Vivimos en los tiempos de la eficacia, la competitividad y la optimización de los recursos. Habida cuenta de la cantidad de mártires que propiciaron los rojos a lo largo de tres años, la Conferencia Episcopal obra en consecuencia. Unificar y agilizar los procesos de canonización se revela como una espléndida medida. Ello permitirá a la Iglesia adoptar determinadas economías de escala, conseguir niveles de masa crítica y generar sinergias. Así podrán aplicarse, en los trabajosos trámites impuestos por la normativa canónica, criterios estrictamente empresariales a la faraónica labor de reconocer, en toda su amplitud, el multitudinario martirio.

A la vista de estos nuevos criterios, los procesos de canonización que se hallen en marcha o que arranquen a partir de este momento necesitarán no sólo actores procedimentales y torvos abogados del diablo, sino también competentes economistas. Habrá que habilitar novedosos procesos de gestión y criterios de calidad total para llevar adelante este proceso con la suficiente diligencia. Uno imagina bases de datos, ordenadores de última generación y cálculos estadísticos. En ese sentido, la aplicación de economías de escala resulta casi profética.

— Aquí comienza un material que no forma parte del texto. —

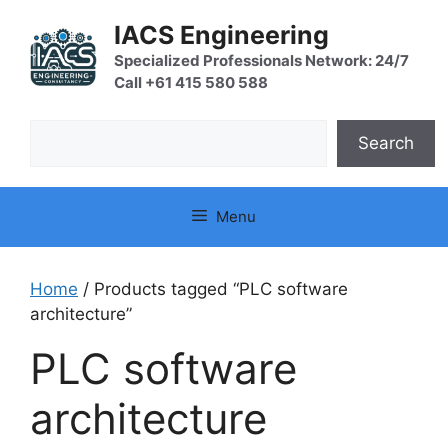
Skip
IACS Engineering
to
content
Specialized Professionals Network: 24/7
Call +61 415 580 588
Search
Search
Menu
Home
/ Products tagged “PLC software
architecture”
PLC software
architecture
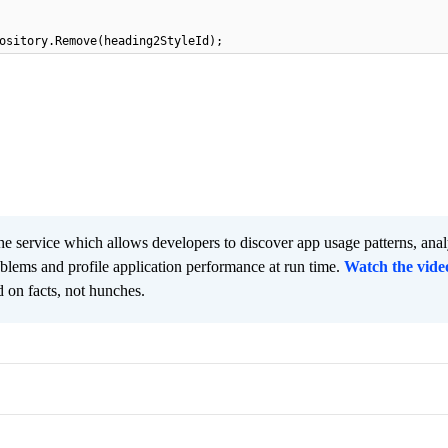
ository.Remove(heading2StyleId);
he service which allows developers to discover app usage patterns, ana
oblems and profile application performance at run time.
Watch the vide
 on facts, not hunches.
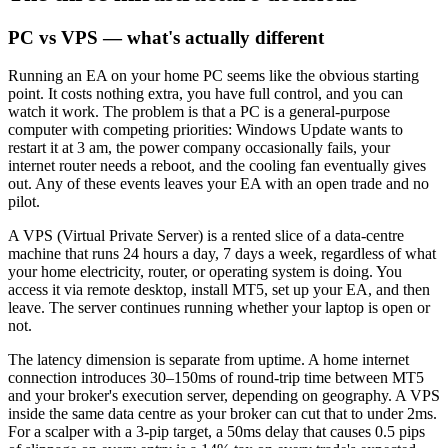
PC vs VPS — what's actually different
Running an EA on your home PC seems like the obvious starting
point. It costs nothing extra, you have full control, and you can
watch it work. The problem is that a PC is a general-purpose
computer with competing priorities: Windows Update wants to
restart it at 3 am, the power company occasionally fails, your
internet router needs a reboot, and the cooling fan eventually gives
out. Any of these events leaves your EA with an open trade and no
pilot.
A VPS (Virtual Private Server) is a rented slice of a data-centre
machine that runs 24 hours a day, 7 days a week, regardless of what
your home electricity, router, or operating system is doing. You
access it via remote desktop, install MT5, set up your EA, and then
leave. The server continues running whether your laptop is open or
not.
The latency dimension is separate from uptime. A home internet
connection introduces 30–150ms of round-trip time between MT5
and your broker's execution server, depending on geography. A VPS
inside the same data centre as your broker can cut that to under 2ms.
For a scalper with a 3-pip target, a 50ms delay that causes 0.5 pips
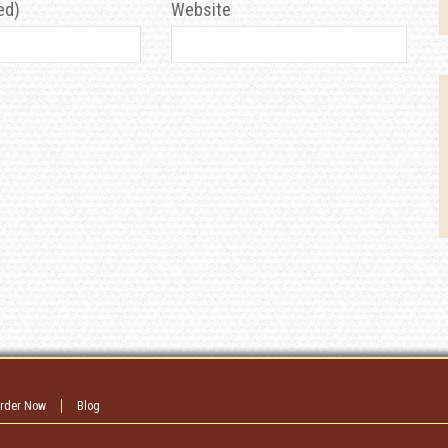
ed)
Website
rder Now
Blog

Claro que establecer principios económicos a la gestión eclesial tiene ciertos inconvenientes: si del lado nacional cayeron decenas de miles de católicos confesos y miles de monjas y de curas, en el lado republicano la cosa parece más complicada. Al margen de la multitud de casuales atrocidades que genera cualquier guerra, también hubo en zona roja muchos católicos que cayeron bajo las balas de los cruzados (o bajo las de mercenarios islamitas, o bajo las bombas de luteranos pilotos alemanes, vaya uno a saber), pero ciertamente su número fue mucho menor. Muy probablemente, las economías de escala que Rouco propugna para los mártires de la otra parte no se podrían aplicar en zona roja. Al fin y al cabo, los nacionales sólo fusilaron, por ejemplo, a un puñado de curas vascos. Y así ni economías de escala ni nada.

Tenemos suerte de vivir en medio de un gozoso espíritu evangélico que detecta, a las primeras de cambio, los excesos partidistas, las visiones excluyentes y denuncia a los obispos que no atienden con igual celo a todas sus ovejas. Por eso Setién se resignó a su particular auto de fe. Rouco, en cambio, no padece las invectivas de los luminosos columnistas del bando nacional. Que Dios se lo pague, así como a muchos periodistas se lo pagan las empresas editoras.